## Instructions for the task
Take the data below and copy exactly the lines starting at the one with "39: (463, 197, 2.98)" and finishing at the one with "53: (381, 212, 3.46)", both included.

## The records
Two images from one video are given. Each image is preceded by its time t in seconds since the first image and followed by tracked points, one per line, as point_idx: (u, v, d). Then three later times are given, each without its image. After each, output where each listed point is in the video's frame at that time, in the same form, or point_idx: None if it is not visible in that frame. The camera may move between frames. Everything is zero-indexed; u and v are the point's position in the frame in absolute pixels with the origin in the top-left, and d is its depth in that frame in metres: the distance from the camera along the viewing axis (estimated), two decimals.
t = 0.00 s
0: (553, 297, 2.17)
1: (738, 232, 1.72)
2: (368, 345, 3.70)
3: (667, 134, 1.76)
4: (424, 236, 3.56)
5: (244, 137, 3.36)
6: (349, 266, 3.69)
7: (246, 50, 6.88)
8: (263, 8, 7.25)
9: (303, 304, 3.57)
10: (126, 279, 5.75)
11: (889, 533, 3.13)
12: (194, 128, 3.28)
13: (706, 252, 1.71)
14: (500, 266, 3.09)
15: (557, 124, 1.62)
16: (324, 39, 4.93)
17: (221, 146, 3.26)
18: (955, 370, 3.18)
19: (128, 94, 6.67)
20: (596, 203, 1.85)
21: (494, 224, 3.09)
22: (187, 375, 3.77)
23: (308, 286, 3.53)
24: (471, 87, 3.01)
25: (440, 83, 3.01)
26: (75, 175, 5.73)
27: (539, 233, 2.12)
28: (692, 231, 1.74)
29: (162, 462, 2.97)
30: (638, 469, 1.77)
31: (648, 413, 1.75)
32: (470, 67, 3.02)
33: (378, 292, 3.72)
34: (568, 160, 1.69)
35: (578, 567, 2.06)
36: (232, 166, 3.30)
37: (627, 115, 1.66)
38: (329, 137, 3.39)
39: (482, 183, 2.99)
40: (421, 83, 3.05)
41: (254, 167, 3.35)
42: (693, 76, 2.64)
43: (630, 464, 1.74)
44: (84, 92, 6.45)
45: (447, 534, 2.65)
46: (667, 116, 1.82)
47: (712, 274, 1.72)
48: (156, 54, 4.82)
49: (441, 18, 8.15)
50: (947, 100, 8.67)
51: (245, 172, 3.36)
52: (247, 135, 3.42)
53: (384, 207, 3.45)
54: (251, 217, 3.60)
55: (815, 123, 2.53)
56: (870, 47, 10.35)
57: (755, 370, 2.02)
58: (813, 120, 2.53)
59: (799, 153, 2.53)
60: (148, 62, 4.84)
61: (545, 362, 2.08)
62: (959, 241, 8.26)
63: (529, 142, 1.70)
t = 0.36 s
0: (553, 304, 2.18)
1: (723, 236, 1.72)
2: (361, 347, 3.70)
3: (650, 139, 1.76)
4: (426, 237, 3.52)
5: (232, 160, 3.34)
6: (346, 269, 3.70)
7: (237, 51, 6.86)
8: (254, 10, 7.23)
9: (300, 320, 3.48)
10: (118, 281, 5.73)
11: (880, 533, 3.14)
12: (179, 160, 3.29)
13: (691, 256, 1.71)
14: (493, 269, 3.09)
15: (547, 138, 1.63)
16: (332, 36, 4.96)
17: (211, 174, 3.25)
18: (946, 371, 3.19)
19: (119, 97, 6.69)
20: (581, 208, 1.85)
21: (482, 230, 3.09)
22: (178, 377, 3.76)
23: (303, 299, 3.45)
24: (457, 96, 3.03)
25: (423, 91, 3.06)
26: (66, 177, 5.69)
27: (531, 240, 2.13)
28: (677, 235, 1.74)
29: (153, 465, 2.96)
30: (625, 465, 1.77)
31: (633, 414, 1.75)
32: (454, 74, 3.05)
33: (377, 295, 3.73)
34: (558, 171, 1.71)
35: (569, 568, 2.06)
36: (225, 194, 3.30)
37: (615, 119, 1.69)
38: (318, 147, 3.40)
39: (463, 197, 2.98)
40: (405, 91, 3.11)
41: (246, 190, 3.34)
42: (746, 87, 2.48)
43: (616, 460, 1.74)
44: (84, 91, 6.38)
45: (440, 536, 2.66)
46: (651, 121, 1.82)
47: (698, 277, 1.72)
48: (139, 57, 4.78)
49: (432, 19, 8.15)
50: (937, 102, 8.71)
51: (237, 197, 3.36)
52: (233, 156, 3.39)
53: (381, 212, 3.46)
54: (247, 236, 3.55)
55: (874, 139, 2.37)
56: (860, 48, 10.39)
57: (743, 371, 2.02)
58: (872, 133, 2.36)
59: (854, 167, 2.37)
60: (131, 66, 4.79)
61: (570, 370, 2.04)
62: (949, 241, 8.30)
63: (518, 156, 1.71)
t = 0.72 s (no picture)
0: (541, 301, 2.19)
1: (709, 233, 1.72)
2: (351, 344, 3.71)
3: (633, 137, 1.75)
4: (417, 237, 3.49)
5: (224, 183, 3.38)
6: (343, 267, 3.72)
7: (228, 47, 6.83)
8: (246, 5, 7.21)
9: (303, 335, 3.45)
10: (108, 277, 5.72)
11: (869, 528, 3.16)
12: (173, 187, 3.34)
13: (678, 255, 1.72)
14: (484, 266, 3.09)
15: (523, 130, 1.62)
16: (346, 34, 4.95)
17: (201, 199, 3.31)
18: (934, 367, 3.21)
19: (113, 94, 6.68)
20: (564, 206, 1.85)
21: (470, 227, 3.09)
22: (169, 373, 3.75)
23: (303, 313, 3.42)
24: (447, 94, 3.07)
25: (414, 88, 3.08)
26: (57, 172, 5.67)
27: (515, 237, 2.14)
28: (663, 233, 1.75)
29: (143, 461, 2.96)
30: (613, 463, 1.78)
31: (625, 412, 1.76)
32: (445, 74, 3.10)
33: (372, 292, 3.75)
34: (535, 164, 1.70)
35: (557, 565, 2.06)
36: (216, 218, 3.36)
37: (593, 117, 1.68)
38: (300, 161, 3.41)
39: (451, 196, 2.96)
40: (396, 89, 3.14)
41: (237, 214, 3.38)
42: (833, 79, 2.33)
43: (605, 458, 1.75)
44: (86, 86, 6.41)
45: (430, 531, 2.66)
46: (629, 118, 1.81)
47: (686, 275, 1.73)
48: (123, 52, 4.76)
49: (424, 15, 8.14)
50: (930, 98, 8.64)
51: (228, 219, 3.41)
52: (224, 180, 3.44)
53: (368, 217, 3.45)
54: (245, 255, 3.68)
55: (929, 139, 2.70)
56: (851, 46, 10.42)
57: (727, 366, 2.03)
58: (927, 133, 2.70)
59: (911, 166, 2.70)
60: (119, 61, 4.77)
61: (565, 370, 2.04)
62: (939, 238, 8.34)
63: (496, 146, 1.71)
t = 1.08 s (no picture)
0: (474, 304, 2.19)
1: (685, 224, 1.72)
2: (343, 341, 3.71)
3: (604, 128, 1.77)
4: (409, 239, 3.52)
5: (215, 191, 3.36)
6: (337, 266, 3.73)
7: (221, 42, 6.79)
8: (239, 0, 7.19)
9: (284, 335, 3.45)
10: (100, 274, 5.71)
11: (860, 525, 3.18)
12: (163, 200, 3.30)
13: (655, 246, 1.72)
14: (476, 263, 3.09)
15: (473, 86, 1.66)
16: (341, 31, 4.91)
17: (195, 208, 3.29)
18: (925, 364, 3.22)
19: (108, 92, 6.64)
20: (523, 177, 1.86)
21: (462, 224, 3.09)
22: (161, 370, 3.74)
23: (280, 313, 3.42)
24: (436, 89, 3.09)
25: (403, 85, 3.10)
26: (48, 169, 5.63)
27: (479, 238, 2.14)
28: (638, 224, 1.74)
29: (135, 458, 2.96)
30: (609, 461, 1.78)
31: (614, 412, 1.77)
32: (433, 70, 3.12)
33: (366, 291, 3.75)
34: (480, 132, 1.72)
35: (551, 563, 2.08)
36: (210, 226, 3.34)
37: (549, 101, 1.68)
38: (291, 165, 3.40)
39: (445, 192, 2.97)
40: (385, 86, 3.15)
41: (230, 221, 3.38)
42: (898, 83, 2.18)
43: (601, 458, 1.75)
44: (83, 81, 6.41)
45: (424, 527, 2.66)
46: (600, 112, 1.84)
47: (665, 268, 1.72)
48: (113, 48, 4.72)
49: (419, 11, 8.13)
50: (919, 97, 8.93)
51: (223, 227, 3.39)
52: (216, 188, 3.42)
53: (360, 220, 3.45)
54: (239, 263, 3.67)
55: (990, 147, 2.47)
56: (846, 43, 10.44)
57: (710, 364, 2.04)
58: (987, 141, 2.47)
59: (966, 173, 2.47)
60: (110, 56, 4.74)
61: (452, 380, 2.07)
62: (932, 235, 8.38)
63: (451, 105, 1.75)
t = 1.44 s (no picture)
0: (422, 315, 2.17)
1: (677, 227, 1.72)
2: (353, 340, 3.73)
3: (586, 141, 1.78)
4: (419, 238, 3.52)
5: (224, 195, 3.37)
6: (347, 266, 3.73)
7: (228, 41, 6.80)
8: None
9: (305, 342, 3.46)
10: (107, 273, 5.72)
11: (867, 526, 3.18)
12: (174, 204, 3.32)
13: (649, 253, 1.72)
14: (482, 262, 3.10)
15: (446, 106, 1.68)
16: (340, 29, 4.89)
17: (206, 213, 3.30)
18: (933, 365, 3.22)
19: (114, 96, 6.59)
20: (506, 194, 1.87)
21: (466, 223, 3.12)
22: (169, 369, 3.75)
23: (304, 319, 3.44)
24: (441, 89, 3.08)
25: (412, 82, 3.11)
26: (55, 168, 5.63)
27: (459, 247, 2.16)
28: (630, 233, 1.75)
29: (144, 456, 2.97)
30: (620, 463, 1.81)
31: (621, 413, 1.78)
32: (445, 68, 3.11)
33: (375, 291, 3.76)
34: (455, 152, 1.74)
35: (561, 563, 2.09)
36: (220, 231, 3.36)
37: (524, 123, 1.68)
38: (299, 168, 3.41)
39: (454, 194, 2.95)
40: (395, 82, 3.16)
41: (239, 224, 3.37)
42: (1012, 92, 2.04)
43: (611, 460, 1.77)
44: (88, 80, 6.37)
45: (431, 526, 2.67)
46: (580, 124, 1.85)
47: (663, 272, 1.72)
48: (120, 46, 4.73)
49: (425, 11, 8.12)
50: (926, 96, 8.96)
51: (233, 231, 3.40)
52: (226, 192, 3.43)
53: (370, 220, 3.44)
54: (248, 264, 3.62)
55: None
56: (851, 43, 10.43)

## Answer box
39: (463, 197, 2.98)
40: (405, 91, 3.11)
41: (246, 190, 3.34)
42: (746, 87, 2.48)
43: (616, 460, 1.74)
44: (84, 91, 6.38)
45: (440, 536, 2.66)
46: (651, 121, 1.82)
47: (698, 277, 1.72)
48: (139, 57, 4.78)
49: (432, 19, 8.15)
50: (937, 102, 8.71)
51: (237, 197, 3.36)
52: (233, 156, 3.39)
53: (381, 212, 3.46)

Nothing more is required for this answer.